Depuis lundi, la prison de Réau, en Seine-et-Marne, est au cœur des interrogations. Un détenu n’est pas rentré de permission mercredi soir, confie une source pénitentiaire à metronews. Autorisé à sortir pour "maintien des liens familiaux", l'homme avait été condamné il y a quelques années pour des vols avec violence et des faits de braquage, mais aussi pour possession de stupéfiants et conduite sans permis. Il n'était pas libérable avant juillet 2016.

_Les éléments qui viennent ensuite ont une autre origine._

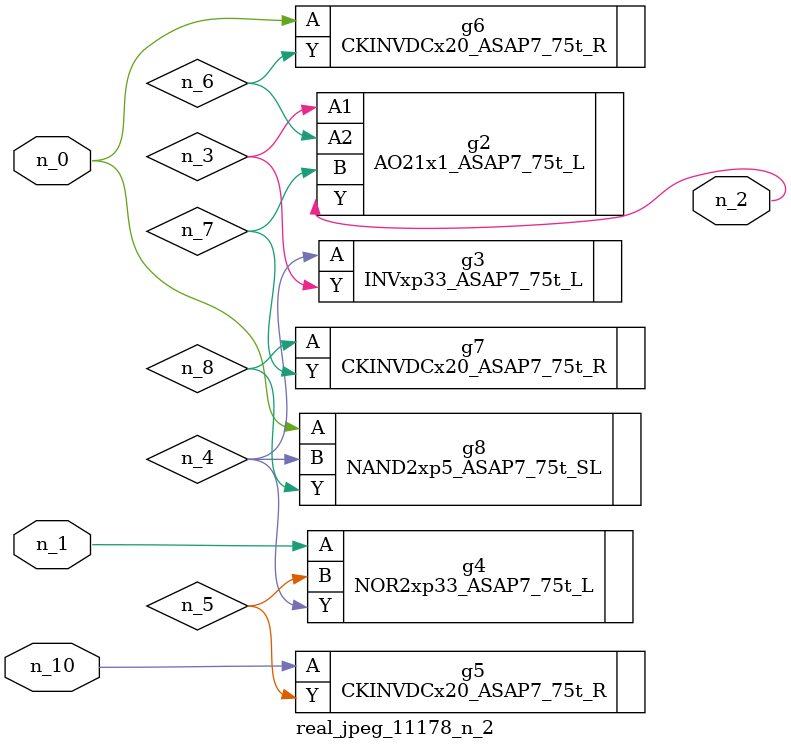
<source format=v>
module real_jpeg_11178_n_2 (n_1, n_10, n_0, n_2);

input n_1;
input n_10;
input n_0;

output n_2;

wire n_5;
wire n_4;
wire n_8;
wire n_6;
wire n_7;
wire n_3;

CKINVDCx20_ASAP7_75t_R g6 ( 
.A(n_0),
.Y(n_6)
);

NAND2xp5_ASAP7_75t_SL g8 ( 
.A(n_0),
.B(n_4),
.Y(n_8)
);

NOR2xp33_ASAP7_75t_L g4 ( 
.A(n_1),
.B(n_5),
.Y(n_4)
);

AO21x1_ASAP7_75t_L g2 ( 
.A1(n_3),
.A2(n_6),
.B(n_7),
.Y(n_2)
);

INVxp33_ASAP7_75t_L g3 ( 
.A(n_4),
.Y(n_3)
);

CKINVDCx20_ASAP7_75t_R g7 ( 
.A(n_8),
.Y(n_7)
);

CKINVDCx20_ASAP7_75t_R g5 ( 
.A(n_10),
.Y(n_5)
);


endmodule
</source>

Le détenu n'est pas encore considéré comme évadé, car l'administration pénitentiaire attend au moins 48 heures après la fin de permission avant de considérer que le détenu est en fuite. Notre interlocuteur précise que "certains reviennent parfois avec plusieurs heures de retard voir le lendemain."

"Réau manque cruellement d'effectifs"

La maison centrale dans laquelle l'homme était incarcéré est la même que celle où se trouvait Wilston B., en cavale depuis le 27 mai dernier et tué lundi lors d'un échange de tirs avec des policiers, sur l'Île-Saint-Denis (Seine-Saint-Denis) après le braquage d’un entrepôt à Saint-Ouen. Un policier de 36 ans a été grièvement blessé lors de cet affrontement. Peu après, on apprenait que le tireur avait bénéficié d’une permission de sortie malgré son passé violent et le fait qu’il ait été signalé comme s’étant rapproché de personnes proches de la mouvance radicale islamiste en prison.

Depuis, les syndicats pénitentiaires se sont soulevés contre Christiane Taubira notamment sur les conditions des permissions de sortie accordées aux détenus. Une autre source syndicale explique à metronews que la prison de Réau présente de gros problèmes de moyens humains, et ce, depuis des années : "Dans tous les services, il y a un problème d'effectif important. On ne peut pas escorter tous les détenus, surtout pour des permissions qui concernent la famille. Le personnel est débordé ici et ce n'est pas la prison qui décide des permissions et de ses conditions. Notre problème ici, c'est clairement le manque d'effectifs."